Анна Александровна же, напротив, уверяла, что страсть сильнее, так как всегда подавляет и подчиняет себе любовь, что никакого скрещенья нет и быть не может -- либо одно, либо другое...

Обе горячились, сбиваясь от волнения на французский, тут же торопясь перевести каждая отцу свои доводы.

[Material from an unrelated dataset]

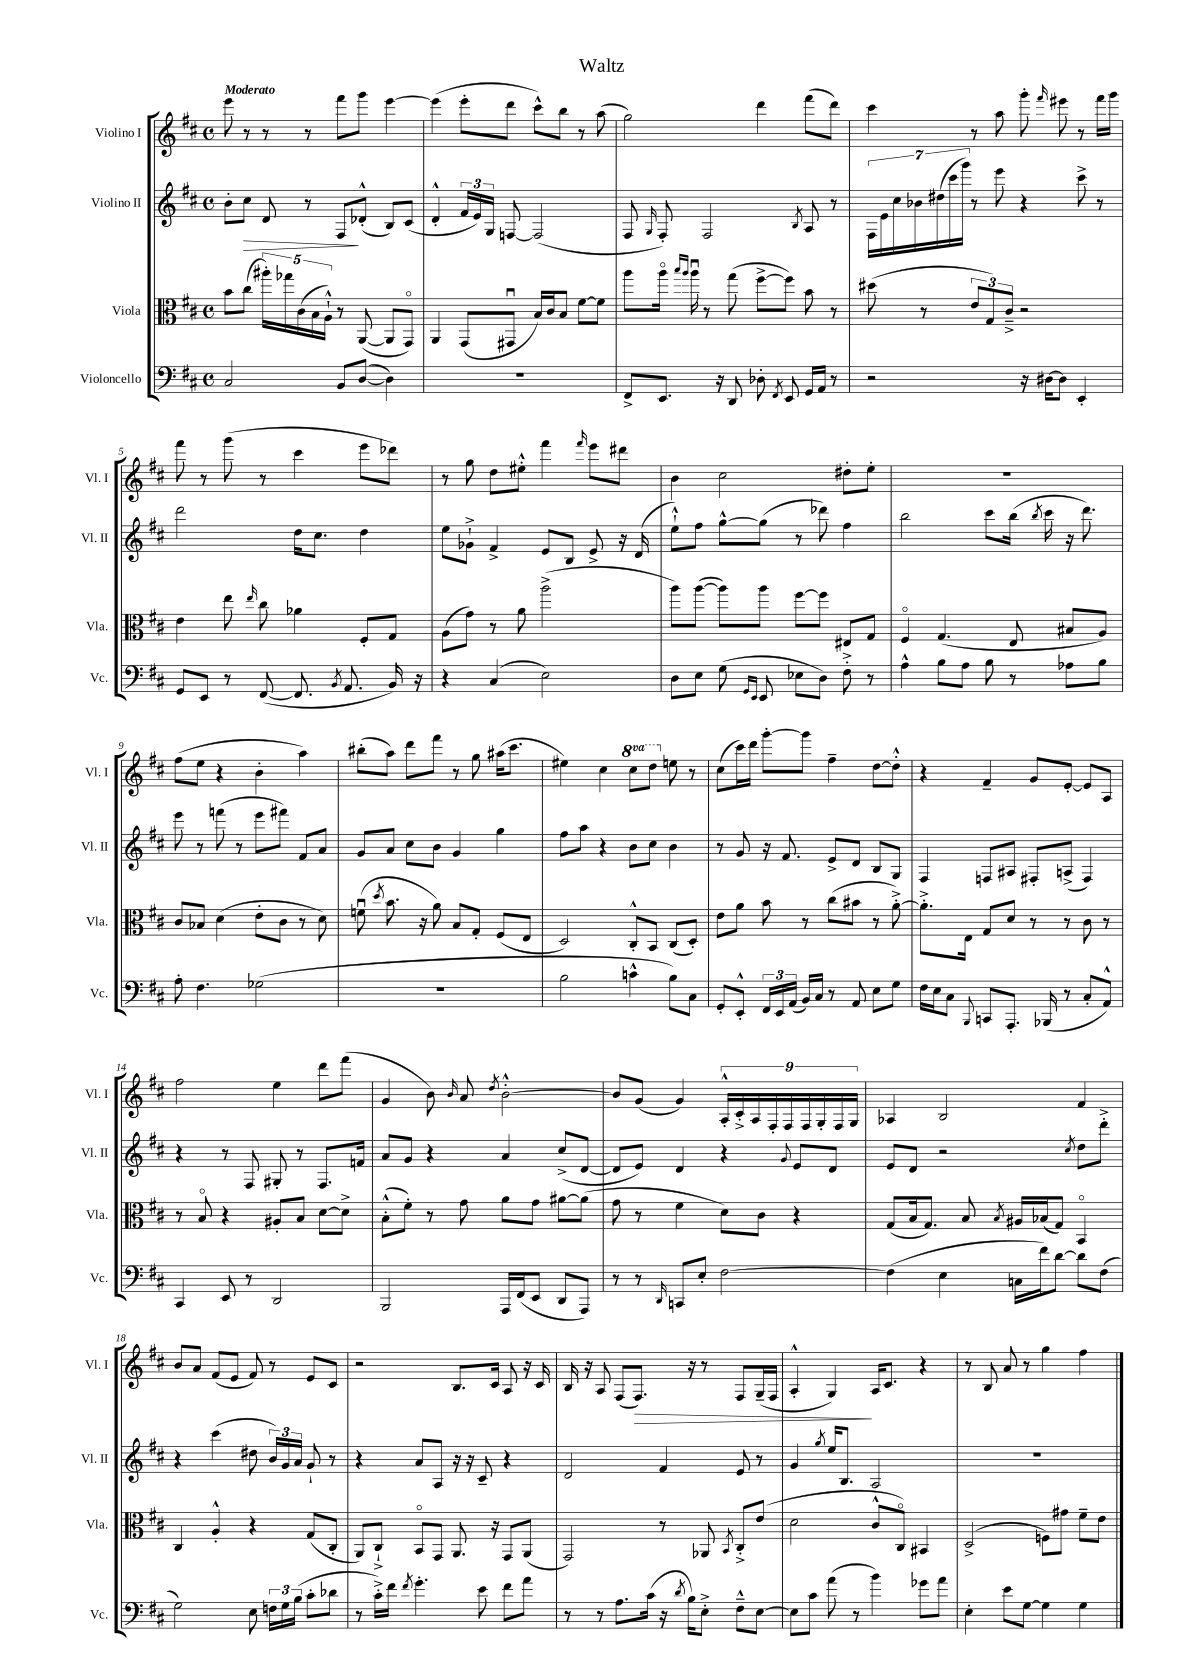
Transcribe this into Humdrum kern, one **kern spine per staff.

Отец так и не вмешался. Он просто смотрел на них с жалостью -- никак не хотели договориться между собой две несчастные в любви и страсти женщины, одна обманутая, другая поруганная.

Зачем еду тыкать?

Чаще всего отец ел руками. К приборам, за исключением ложки, он не привык, а потом и не считал нужными. Говорил:

-- Еду Бог дает, что ж ее тыкать.

Одергивал меня, когда я пыталась есть по всем правилам хорошего тона:

-- По крайности ложкой ешь.

У многих описано, как отец раздавал за столом кушанья руками. Это верно. Но делал он так не от некультурности, а потому что полагал церемонией:

-- Христос руками хлебы делил и голодных одаривал.

Омывание ног

Во время паломничества в Святую землю отец был поражен, увидев в жизни обряд смывания ног. Вернувшись в Петербург, он перенес его в дом.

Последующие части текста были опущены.